4. Con il quinto, il sesto, il settimo e l’ottavo motivo l’attenzione si sposta sulla deliberazione del 3 maggio 2005 – avente questa ad oggetto la turnazione dei posti auto – e viene, per tutti i motivi, denunciata l’omessa pronuncia in relazione all’art. 112 c.p.c..

I motivi sono inammissibili. Sono infatti riproposte censure in fatto (circa l’attribuzione delle quote e lo svolgimento della turnazione) che sono sottratte al sindacato di questa Corte di legittimità.

5. Rigettati tutti i motivi di ricorso con l’eccezione del terzo, la sentenza impugnata va cassata in relazione al motivo accolto; decidendo nel merito viene quindi accolta l’impugnazione della deliberazione della assembleare del 13/10/2005 proposta dalla società (OMISSIS) e dall’ (OMISSIS) ed è dichiarata la nullità della deliberazione.

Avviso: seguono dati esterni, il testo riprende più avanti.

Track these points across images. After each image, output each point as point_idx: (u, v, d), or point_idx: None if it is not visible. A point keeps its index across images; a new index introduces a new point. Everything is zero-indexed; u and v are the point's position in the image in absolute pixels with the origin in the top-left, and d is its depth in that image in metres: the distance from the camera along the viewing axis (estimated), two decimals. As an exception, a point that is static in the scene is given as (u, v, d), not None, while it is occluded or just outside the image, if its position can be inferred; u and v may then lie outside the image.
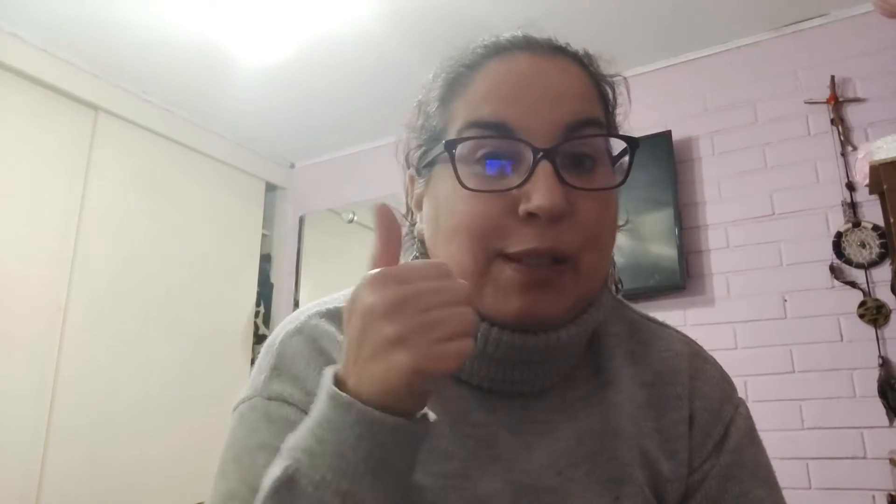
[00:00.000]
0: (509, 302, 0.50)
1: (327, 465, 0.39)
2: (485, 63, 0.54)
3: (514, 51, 0.54)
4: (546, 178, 0.48)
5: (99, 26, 2.32)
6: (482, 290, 0.50)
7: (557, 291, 0.50)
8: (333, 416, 0.40)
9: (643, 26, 2.36)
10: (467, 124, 0.51)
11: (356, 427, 0.39)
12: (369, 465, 0.39)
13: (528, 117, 0.50)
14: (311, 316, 0.57)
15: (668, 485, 0.54)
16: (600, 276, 0.54)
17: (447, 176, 0.52)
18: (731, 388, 0.60)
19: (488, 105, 0.51)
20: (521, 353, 0.52)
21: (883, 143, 1.82)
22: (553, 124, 0.50)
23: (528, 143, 0.49)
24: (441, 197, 0.53)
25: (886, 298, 2.00)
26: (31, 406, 2.23)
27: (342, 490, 0.39)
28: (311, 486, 0.39)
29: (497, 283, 0.50)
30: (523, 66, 0.53)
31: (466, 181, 0.50)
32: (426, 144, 0.57)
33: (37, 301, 2.30)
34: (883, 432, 1.91)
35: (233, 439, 0.52)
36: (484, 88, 0.52)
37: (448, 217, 0.52)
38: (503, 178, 0.50)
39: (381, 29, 2.33)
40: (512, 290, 0.49)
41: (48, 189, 2.40)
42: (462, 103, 0.53)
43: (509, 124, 0.50)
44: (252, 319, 3.14)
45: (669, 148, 2.38)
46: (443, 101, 0.56)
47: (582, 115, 0.51)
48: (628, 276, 2.39)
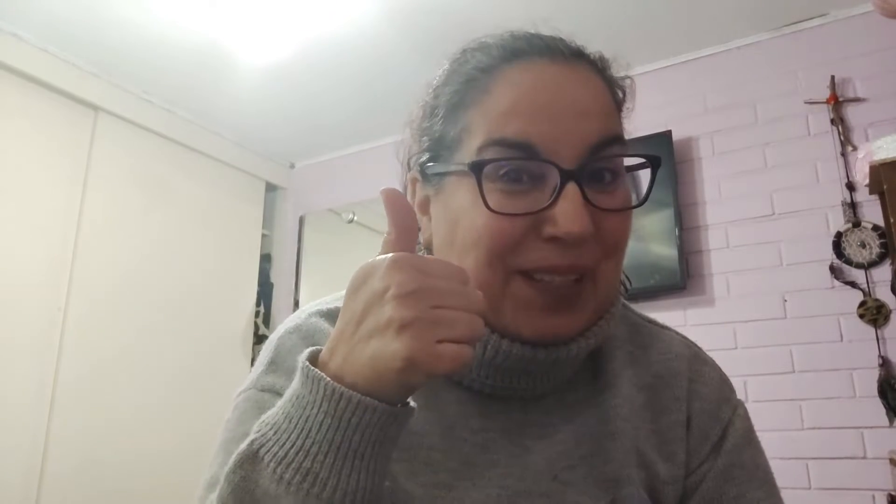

La parziale soccombenza delle ricorrenti giustifica la compensazione delle spese di lite per tutti i gradi del giudizio.

P.Q.M.

La Corte rigetta i motivi di ricorso con l’eccezione del terzo; cassa la sentenza impugnata in relazione al motivo accolto e, decidendo nel merito, accoglie la domanda di impugnazione della deliberazione assembleare del 13/10/2005 proposta dalle ricorrenti, dichiarandone la nullità.

Così deciso in Roma, nella adunanza camerale della sezione seconda civile, in data 11 luglio 2017.